Nope, she’s just Blanca Flores, a cute kid having a Quinceañera—or a big 15th birthday party.
The Green Team definitely has an advantage because Chuy is on their side. He is Mexican, and although boys don’t get Quinceañeras where he comes from—“they’re just taught to kill a goat,” he sighs—at least he knows the difference between corn and flour tortillas.
Bossypants Lindsay and her undersecretary of Bossiness Sarah.
Chuy “the goat murderer” Valencia; Chris “just call me the Skipper” Jones; Richie “but don’t call me Gilligan” Farina; Beverly “I think I can, I think I can” Kim; Paul “Keep on (food) Truckin’” Qui; Edward “Chuck Norris Fears My Jaw” Lee; Heather “Leaning Tower of Leche” Terhune, and Grayson “Is it Tequila o’Clock yet?” Schmitz.

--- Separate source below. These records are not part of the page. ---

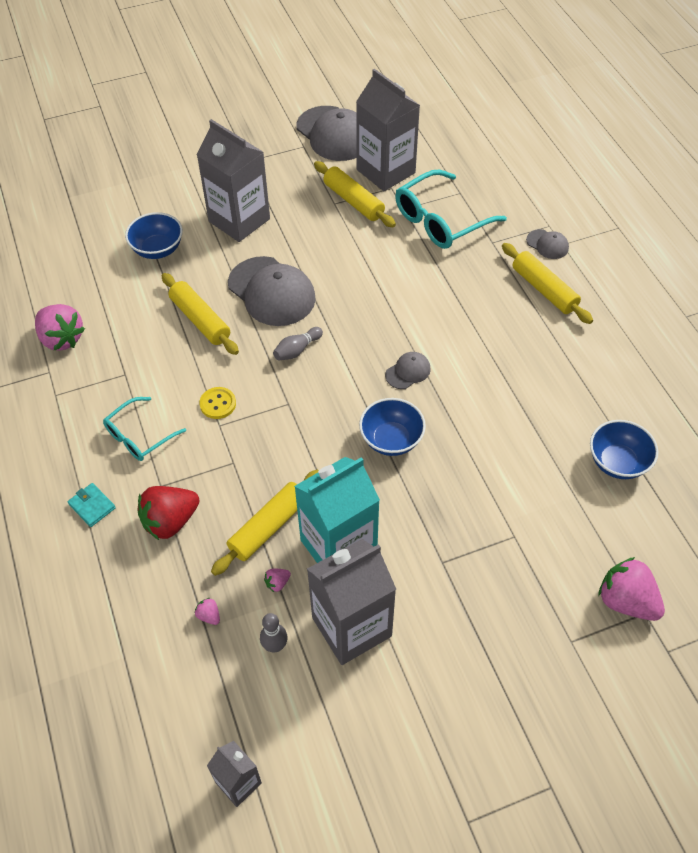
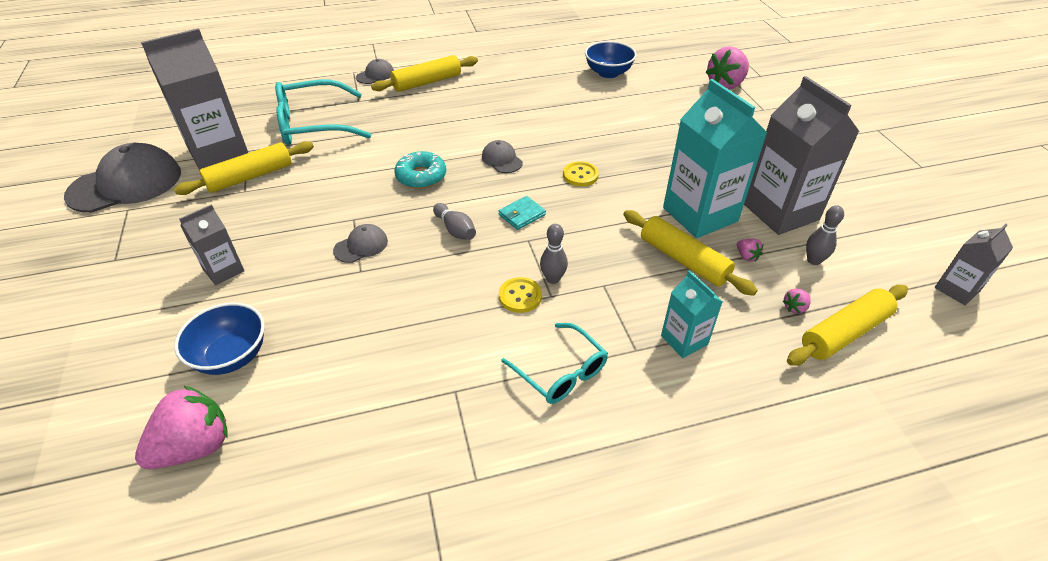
camera: 85 degrees left, 10 degrees down
pink strawberry [35,304,85,351] -> pink strawberry moved to [135,386,228,469]
turquoise wallet [68,483,116,527] -> turquoise wallet moved to [499,196,546,230]
red strawberry [137,486,200,540] -> turquoise carton [661,270,723,358]
yellow rolling pin [162,273,239,355] -> yellow rolling pin moved to [787,285,908,366]
grey carton [197,119,270,242] -> grey carton [179,204,244,285], size x0.52
grey cap [228,256,316,326] -> grey cap [333,224,388,263], size x0.47
blue bowl [359,398,426,456] -> yellow button [563,161,599,186]
turquoise glasses [395,170,507,249] -> turquoise glasses turned 105 degrees clockwise [275,80,371,145]
none -> turquoise donut [395,151,446,189]
none -> grey bowling pin [540,224,568,284]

“Who would buy cooked shrimp in a cooking competition?” says Sarah. “The point is to cook the shrimp!”
(Okay, fair enough. But by that logic, why did they buy premade tortillas, too? Isn’t the point to cook the tortillas? But I digress.)

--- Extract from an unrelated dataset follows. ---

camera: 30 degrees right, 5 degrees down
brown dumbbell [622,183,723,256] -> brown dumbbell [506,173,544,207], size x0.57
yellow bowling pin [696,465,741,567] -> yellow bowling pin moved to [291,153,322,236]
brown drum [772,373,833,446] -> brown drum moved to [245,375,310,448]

|Exhibit A: Delicious looking shit (Beverly’s Beef Short Rib Asada with Pina Kimchi):|
Aaaand. . .The Green Team wins! No surprise there. (But there is no individual winner? Isn’t that unusual? Is it just sort of Chuy by default? I’m a bit confused.)
From the Pink Team, Keith, Lindsay, Sarah, and Ty are asked to go in front of the judges.
Keith smells something coming and it’s the exhaust fumes from bus that he’s about to be thrown under.
It’s actualy funny to watch Sarah and Lindsay fight for their lives because they are both obviously very talented and very confident and have massive chips on their shoulders and are pretty much FREAKING OUT at the prospect of possibly going home first.
But yeah, it’s blame Keith for everything time.
That being said, Keith’s default excuse was “nobody told me not to”—which would make sense of this show was Top Chef: Apprentice. But it’s Top Chef and dude should’ve known not to buy cooked shrimp and he should’ve known not to use flour tortillas.
So he goes home. But he still sees it as a triumphant story of man conquering adversity.
“Dream big, dream hard because dreams come true and I’m a testimony to that—peace,” he says.
Apparently, the size of a man’s dream can not be measured by the size of his. . .chef’s coat. Keith really should’ve hung out with Beverly so he could dream a little bigger.